A l’échelle mondiale, 8% à 18% des décès maternels sont dus à des avortements clandestins. Et nombre de femmes ayant subi une IVG dans des conditions très précaires sont victimes de graves complications. Ce fléau touche en grande majorité les pays dont le système de santé est fragilisé. Des chercheurs se sont donc intéressés à la situation de 26 pays en voie de développement.

Chaque année dans le monde, 22 millions d’interventions sont réalisées hors cadre médical. Au total, « 22 000 femmes perdent la vie suite à un avortement clandestin, en lien direct avec le manque d’hygiène », peut-on lire ce 19 août dans An international Journal of Obstetrics & Gynaecology (BJOG).

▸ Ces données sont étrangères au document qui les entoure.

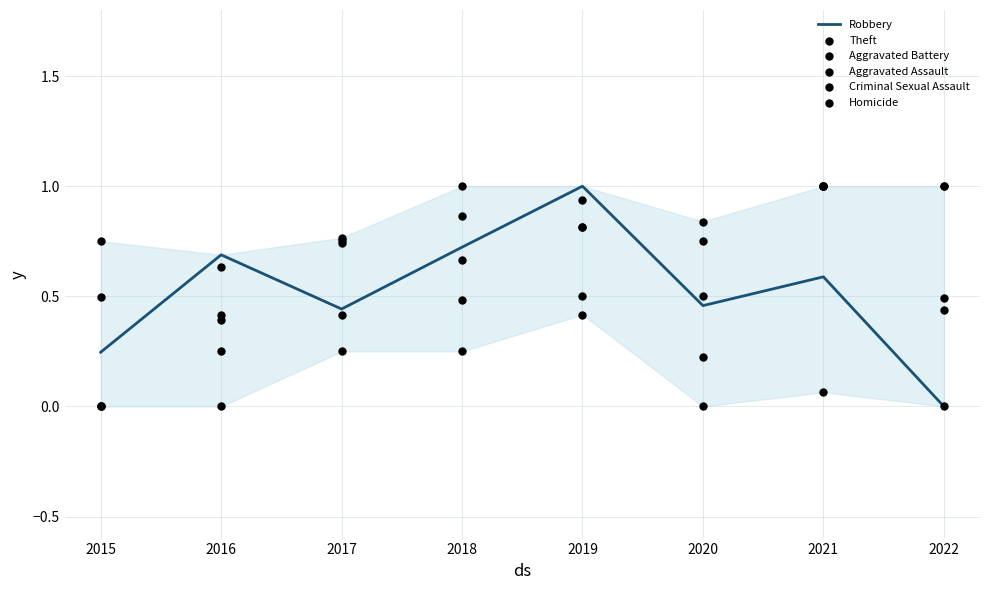

Is the value of Robbery at 2016 greater than the value of Homicide at 2016?

Yes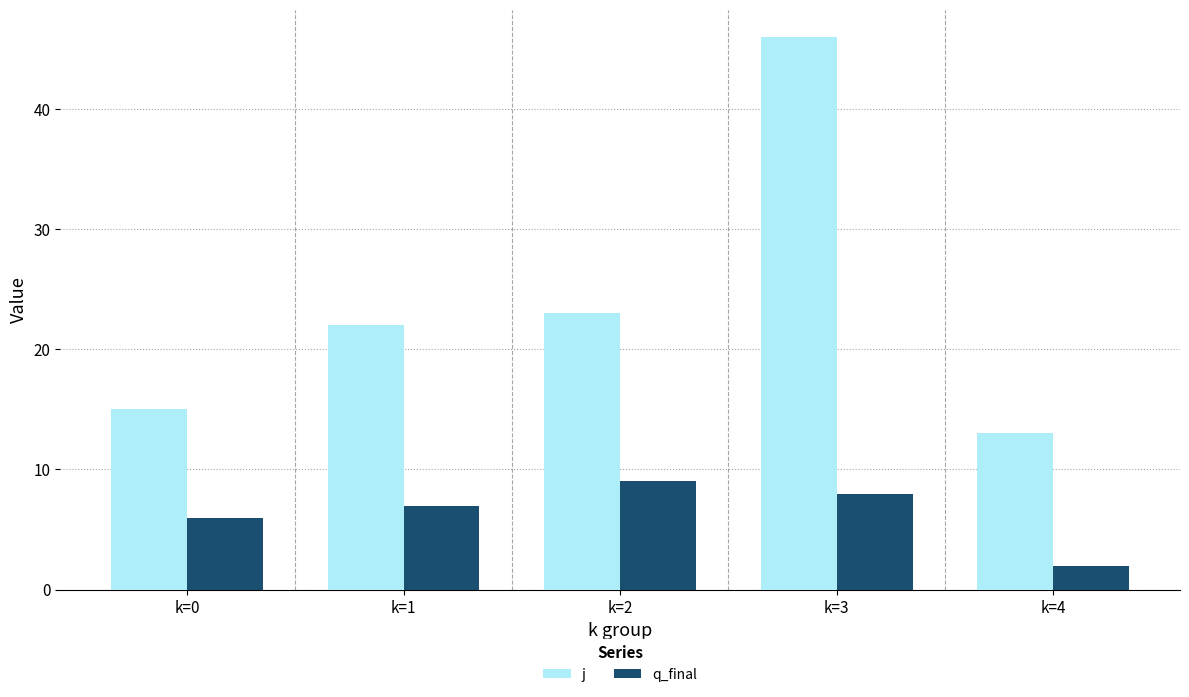

Are the bars horizontal?

No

Du Brésil au Pakistan. Des chercheurs de l’Institut Guttmacher (Etats-Unis) ont évalué l’impact de ces interventions et de leurs conséquences. Résultat, dans les 26 pays en voie de développement observés pour l’étude, « 8 millions de femmes âgées de 15 à 44 ans souffrent de complications liées à une interruption volontaire de grossesse (IVG) hors-cadre hospitalier », nous précise le Pr Gilda Sedgh. Au total, seulement 5 de ces 8 millions de femmes reçoivent les soins nécessaires. Les Pakistanaises sont les plus impactées avec 14,6 femmes prises en charge pour 1 000 avortements ». Contre 2,4 pour 1 000 au Brésil.

« L’accès au planning familial, aux dispositifs de contraception et aux avortements médicalisés, là où la loi le permet, sont indispensables pour améliorer la santé reproductive ». Autant de mesures utiles « pour le bien-être des femmes et de leur proches ».